I arrived home the other night a little on the late side, and was so happy to have the awesome time-saving technique of spatchcocking in my repertoire. My wife had bought a chicken and pre-heated the oven so the wheels were in motion. A few quick snips with my kitchen shears to remove the bird’s backbone and a tender little butter massage, and this beauty was ready to roll. Spatchcocking (or butterflying) the bird does two things. It allows it to cook more quickly by splaying it out and opening up its body cavity, and also encourages even cooking by better exposing the dark meat portions of the bird, the legs and thighs, to a more direct heat. In the time it takes you to truss a bird you can spatchcock it, and once split open, is considerably quicker to the table. Whether you’re grilling or roasting a whole chicken, and aren’t bothered with the unconventional appearance of poultry that looks like it was run over by a truck, then you owe it to yourself to try spatchcocking.
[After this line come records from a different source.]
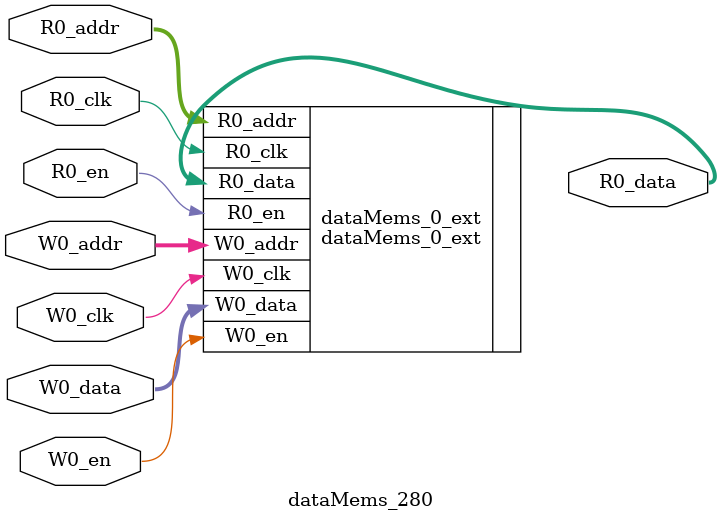
<source format=sv>
`ifndef RANDOMIZE
  `ifdef RANDOMIZE_REG_INIT
    `define RANDOMIZE
  `endif // RANDOMIZE_REG_INIT
`endif // not def RANDOMIZE
`ifndef RANDOMIZE
  `ifdef RANDOMIZE_MEM_INIT
    `define RANDOMIZE
  `endif // RANDOMIZE_MEM_INIT
`endif // not def RANDOMIZE

`ifndef RANDOM
  `define RANDOM $random
`endif // not def RANDOM

// Users can define 'PRINTF_COND' to add an extra gate to prints.
`ifndef PRINTF_COND_
  `ifdef PRINTF_COND
    `define PRINTF_COND_ (`PRINTF_COND)
  `else  // PRINTF_COND
    `define PRINTF_COND_ 1
  `endif // PRINTF_COND
`endif // not def PRINTF_COND_

// Users can define 'ASSERT_VERBOSE_COND' to add an extra gate to assert error printing.
`ifndef ASSERT_VERBOSE_COND_
  `ifdef ASSERT_VERBOSE_COND
    `define ASSERT_VERBOSE_COND_ (`ASSERT_VERBOSE_COND)
  `else  // ASSERT_VERBOSE_COND
    `define ASSERT_VERBOSE_COND_ 1
  `endif // ASSERT_VERBOSE_COND
`endif // not def ASSERT_VERBOSE_COND_

// Users can define 'STOP_COND' to add an extra gate to stop conditions.
`ifndef STOP_COND_
  `ifdef STOP_COND
    `define STOP_COND_ (`STOP_COND)
  `else  // STOP_COND
    `define STOP_COND_ 1
  `endif // STOP_COND
`endif // not def STOP_COND_

// Users can define INIT_RANDOM as general code that gets injected into the
// initializer block for modules with registers.
`ifndef INIT_RANDOM
  `define INIT_RANDOM
`endif // not def INIT_RANDOM

// If using random initialization, you can also define RANDOMIZE_DELAY to
// customize the delay used, otherwise 0.002 is used.
`ifndef RANDOMIZE_DELAY
  `define RANDOMIZE_DELAY 0.002
`endif // not def RANDOMIZE_DELAY

// Define INIT_RANDOM_PROLOG_ for use in our modules below.
`ifndef INIT_RANDOM_PROLOG_
  `ifdef RANDOMIZE
    `ifdef VERILATOR
      `define INIT_RANDOM_PROLOG_ `INIT_RANDOM
    `else  // VERILATOR
      `define INIT_RANDOM_PROLOG_ `INIT_RANDOM #`RANDOMIZE_DELAY begin end
    `endif // VERILATOR
  `else  // RANDOMIZE
    `define INIT_RANDOM_PROLOG_
  `endif // RANDOMIZE
`endif // not def INIT_RANDOM_PROLOG_

// Include register initializers in init blocks unless synthesis is set
`ifndef SYNTHESIS
  `ifndef ENABLE_INITIAL_REG_
    `define ENABLE_INITIAL_REG_
  `endif // not def ENABLE_INITIAL_REG_
`endif // not def SYNTHESIS

// Include rmemory initializers in init blocks unless synthesis is set
`ifndef SYNTHESIS
  `ifndef ENABLE_INITIAL_MEM_
    `define ENABLE_INITIAL_MEM_
  `endif // not def ENABLE_INITIAL_MEM_
`endif // not def SYNTHESIS

module dataMems_280(	// @[generators/ara/src/main/scala/UnsafeAXI4ToTL.scala:365:62]
  input  [4:0]  R0_addr,
  input         R0_en,
  input         R0_clk,
  output [66:0] R0_data,
  input  [4:0]  W0_addr,
  input         W0_en,
  input         W0_clk,
  input  [66:0] W0_data
);

  dataMems_0_ext dataMems_0_ext (	// @[generators/ara/src/main/scala/UnsafeAXI4ToTL.scala:365:62]
    .R0_addr (R0_addr),
    .R0_en   (R0_en),
    .R0_clk  (R0_clk),
    .R0_data (R0_data),
    .W0_addr (W0_addr),
    .W0_en   (W0_en),
    .W0_clk  (W0_clk),
    .W0_data (W0_data)
  );
endmodule


</source>
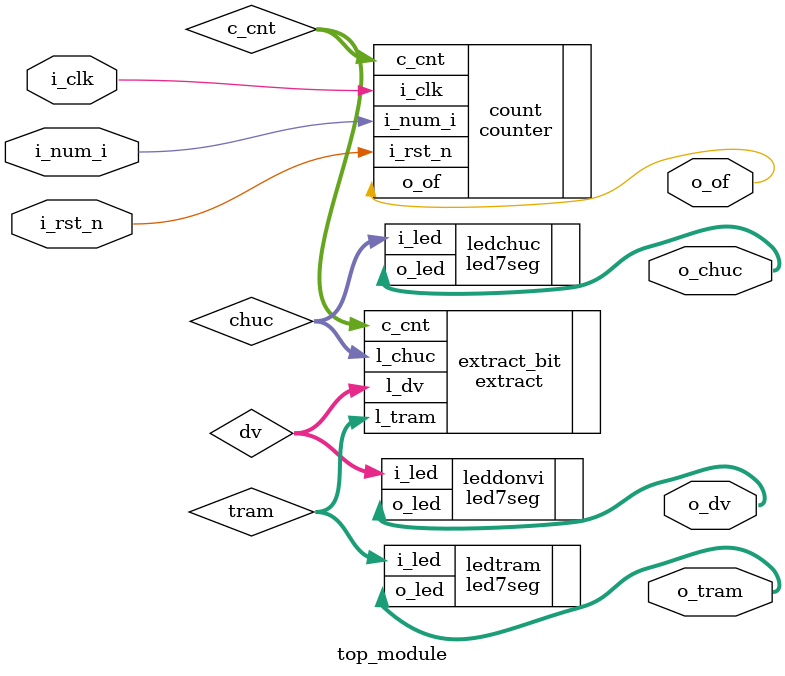
<source format=v>
module top_module (
    input i_clk,
    input i_rst_n,
    input i_num_i,
    output wire [6:0] o_tram,
    output wire [6:0] o_chuc,
    output wire [6:0] o_dv,
    output wire o_of
);
wire [3:0] tram;
wire [3:0] chuc;
wire [3:0] dv;
wire [7:0] c_cnt;

counter count(
.i_clk(i_clk),
.i_rst_n(i_rst_n),
.i_num_i(i_num_i),
.o_of(o_of),
.c_cnt(c_cnt)
);

extract extract_bit(.c_cnt(c_cnt),.l_tram(tram),.l_chuc(chuc),.l_dv(dv));

led7seg ledtram(.i_led(tram), .o_led(o_tram));
led7seg ledchuc(.i_led(chuc), .o_led(o_chuc));
led7seg leddonvi(.i_led(dv), .o_led(o_dv));
endmodule

</source>
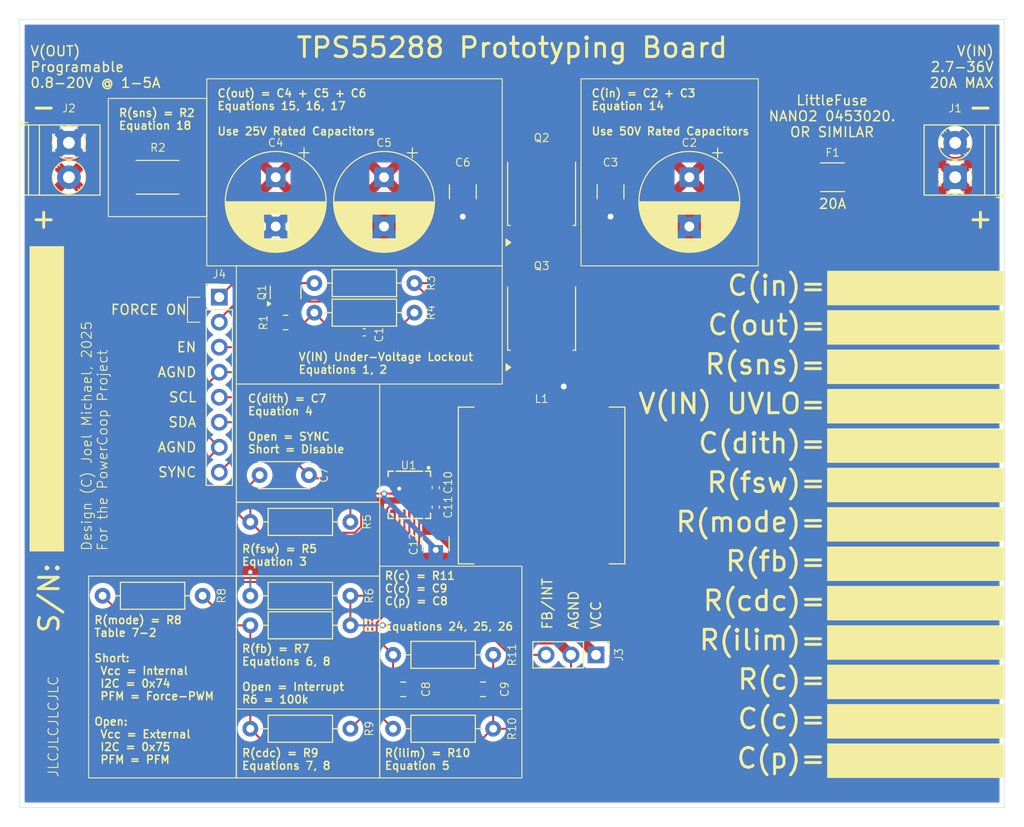
<source format=kicad_pcb>
(kicad_pcb
	(version 20240108)
	(generator "pcbnew")
	(generator_version "8.0")
	(general
		(thickness 1.6)
		(legacy_teardrops no)
	)
	(paper "A4")
	(layers
		(0 "F.Cu" signal)
		(31 "B.Cu" signal)
		(32 "B.Adhes" user "B.Adhesive")
		(33 "F.Adhes" user "F.Adhesive")
		(34 "B.Paste" user)
		(35 "F.Paste" user)
		(36 "B.SilkS" user "B.Silkscreen")
		(37 "F.SilkS" user "F.Silkscreen")
		(38 "B.Mask" user)
		(39 "F.Mask" user)
		(40 "Dwgs.User" user "User.Drawings")
		(41 "Cmts.User" user "User.Comments")
		(42 "Eco1.User" user "User.Eco1")
		(43 "Eco2.User" user "User.Eco2")
		(44 "Edge.Cuts" user)
		(45 "Margin" user)
		(46 "B.CrtYd" user "B.Courtyard")
		(47 "F.CrtYd" user "F.Courtyard")
		(48 "B.Fab" user)
		(49 "F.Fab" user)
		(50 "User.1" user)
		(51 "User.2" user)
		(52 "User.3" user)
		(53 "User.4" user)
		(54 "User.5" user)
		(55 "User.6" user)
		(56 "User.7" user)
		(57 "User.8" user)
		(58 "User.9" user)
	)
	(setup
		(pad_to_mask_clearance 0)
		(allow_soldermask_bridges_in_footprints no)
		(pcbplotparams
			(layerselection 0x00010fc_ffffffff)
			(plot_on_all_layers_selection 0x0000000_00000000)
			(disableapertmacros no)
			(usegerberextensions no)
			(usegerberattributes yes)
			(usegerberadvancedattributes yes)
			(creategerberjobfile yes)
			(dashed_line_dash_ratio 12.000000)
			(dashed_line_gap_ratio 3.000000)
			(svgprecision 4)
			(plotframeref no)
			(viasonmask no)
			(mode 1)
			(useauxorigin no)
			(hpglpennumber 1)
			(hpglpenspeed 20)
			(hpglpendiameter 15.000000)
			(pdf_front_fp_property_popups yes)
			(pdf_back_fp_property_popups yes)
			(dxfpolygonmode yes)
			(dxfimperialunits yes)
			(dxfusepcbnewfont yes)
			(psnegative no)
			(psa4output no)
			(plotreference yes)
			(plotvalue yes)
			(plotfptext yes)
			(plotinvisibletext no)
			(sketchpadsonfab no)
			(subtractmaskfromsilk no)
			(outputformat 1)
			(mirror no)
			(drillshape 1)
			(scaleselection 1)
			(outputdirectory "")
		)
	)
	(net 0 "")
	(net 1 "/DITH{slash}SYNC")
	(net 2 "/MODE")
	(net 3 "/CDC")
	(net 4 "/ISN")
	(net 5 "/ILIM")
	(net 6 "/SDA")
	(net 7 "/EN{slash}UVLO")
	(net 8 "/FB{slash}INT")
	(net 9 "/SCL")
	(net 10 "/FSW")
	(net 11 "/COMP")
	(net 12 "/SW1")
	(net 13 "/BOOT1")
	(net 14 "/BOOT2")
	(net 15 "/SW2")
	(net 16 "/VOUT")
	(net 17 "GND")
	(net 18 "/VIN")
	(net 19 "/VCC")
	(net 20 "/AGND")
	(net 21 "/EN")
	(net 22 "/DR1H")
	(net 23 "/DR1L")
	(net 24 "Net-(C9-Pad2)")
	(net 25 "Net-(J1-Pin_1)")
	(net 26 "/ON")
	(footprint "Package_TO_SOT_SMD:SOT-23" (layer "F.Cu") (at 42 42.6875 90))
	(footprint "Capacitor_THT:CP_Radial_D10.0mm_P5.00mm" (layer "F.Cu") (at 41 31 -90))
	(footprint "Package_TO_SOT_SMD:TO-252-2" (layer "F.Cu") (at 68 45.26 90))
	(footprint "Resistor_THT:R_Axial_DIN0207_L6.3mm_D2.5mm_P10.16mm_Horizontal" (layer "F.Cu") (at 55.08 44.75 180))
	(footprint "Capacitor_SMD:C_0402_1005Metric" (layer "F.Cu") (at 57.25 64.5 90))
	(footprint "Resistor_THT:R_Axial_DIN0207_L6.3mm_D2.5mm_P10.16mm_Horizontal" (layer "F.Cu") (at 55.08 41.75 180))
	(footprint "Capacitor_SMD:C_0805_2012Metric" (layer "F.Cu") (at 53.95 83 180))
	(footprint "Capacitor_THT:CP_Radial_D10.0mm_P5.00mm" (layer "F.Cu") (at 83 31 -90))
	(footprint "Resistor_THT:R_Axial_DIN0207_L6.3mm_D2.5mm_P10.16mm_Horizontal" (layer "F.Cu") (at 48.58 87 180))
	(footprint "Capacitor_SMD:C_1210_3225Metric" (layer "F.Cu") (at 75 32.475 90))
	(footprint "Capacitor_SMD:C_0805_2012Metric" (layer "F.Cu") (at 62.05 83))
	(footprint "Capacitor_THT:CP_Radial_D10.0mm_P5.00mm" (layer "F.Cu") (at 52 31 -90))
	(footprint "Resistor_SMD:R_2512_6332Metric" (layer "F.Cu") (at 29 31))
	(footprint "Resistor_THT:R_Axial_DIN0207_L6.3mm_D2.5mm_P10.16mm_Horizontal" (layer "F.Cu") (at 33.58 73.5 180))
	(footprint "Capacitor_SMD:C_0402_1005Metric" (layer "F.Cu") (at 57.25 62.52 90))
	(footprint "TerminalBlock_Phoenix:TerminalBlock_Phoenix_PT-1,5-2-3.5-H_1x02_P3.50mm_Horizontal" (layer "F.Cu") (at 20 27.5 -90))
	(footprint "Capacitor_SMD:C_0402_1005Metric"
		(layer "F.Cu")
		(uuid "78a30283-98d9-4af5-979b-020799c6b552")
		(at 50 46.75)
		(descr "Capacitor SMD 0402 (1005 Metric), square (rectangular) end terminal, IPC_7351 nominal, (Body size source: IPC-SM-782 page 76, https://www.pcb-3d.com/wordpress/wp-content/uploads/ipc-sm-782a_amendment_1_and_2.pdf), generated with kicad-footprint-generator")
		(tags "capacitor")
		(property "Reference" "C1"
			(at 1.5 0.25 90)
			(layer "F.SilkS")
			(uuid "0d080451-03bb-4ce9-ae83-892832742880")
			(effects
				(font
					(size 0.8 0.8)
					(thickness 0.1)
				)
			)
		)
		(property "Value" "0.1u"
			(at 0 1.16 0)
			(layer "F.Fab")
			(uuid "60dafde9-d3ec-44a0-aef2-24322cb0c572")
			(effects
				(font
					(size 1 1)
					(thickness 0.15)
				)
			)
		)
		(property "Footprint" "Capacitor_SMD:C_0402_1005Metric"
			(at 0 0 0)
			(unlocked yes)
			(layer "F.Fab")
			(hide yes)
			(uuid "d0b17fb3-47f1-412e-bd80-17015a20db3c")
			(effects
				(font
					(size 1.27 1.27)
					(thickness 0.15)
				)
			)
		)
		(property "Datasheet" ""
			(at 0 0 0)
			(unlocked yes)
			(layer "F.Fa
... [261742 chars truncated]
</source>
I cooked it until the dark meat registered about 170 ℉ on my Thermapen, then pulled it to rest for about 10 minutes before carving. Oh….and did I mention that carving a butterflied roast is so much easier than one left whole? There, I just did! In addition to slipping a little butter under the skin for moisture and flavor, I also seasoned the bird on both sides generously with salt and pepper and a left-over spice rub I made for lamb kebabs the other day. It turned out perfectly seasoned, perfectly cooked, and perfectly delicious! I rarely cook a chicken these days without butterflying it first, and I bet that if you give it a try you’ll soon be singing the praises of spatchcocking too.
Cheers – Steve
- 1 large, organic chicken - 4 to 5 pounds
- 3 tablespoons butter, softened
- 1-2 tablespoons favorite spice rub
- Kosher salt and black pepper - to taste
- Set oven rack to upper-middle position and preheat oven to 500°F. Using sharp kitchen shears or heavy bladed knife, remove backbone from chicken. Flatten chicken by placing flat skin side up on cutting board and applying firm pressure to breast bone. Gently run fingers under skin on breasts and thighs to create a pocket, then evenly distibute the butter between the skin and meat. Rub butter left on your fingers to thinly coat exterior of chicken on all surfaces. Season generously with kosher salt, ground black pepper and spice rub of choice.
- Set wire rack in rimmed baking sheet lined with aluminum foil. Position chicken so that breasts are aligned with center of baking sheet and legs are close to edge. Roast until thickest part of breast close to bone registers 150 ℉ on an instant-read thermometer and joint between thighs and body registers at least 170°F, about 45 minutes, reducing the heat to 450°F if the chicken starts to darken too quickly.
- Remove chicken from oven, transfer to cutting board, tent loosely with foil, and allow to rest ten minutes before carving.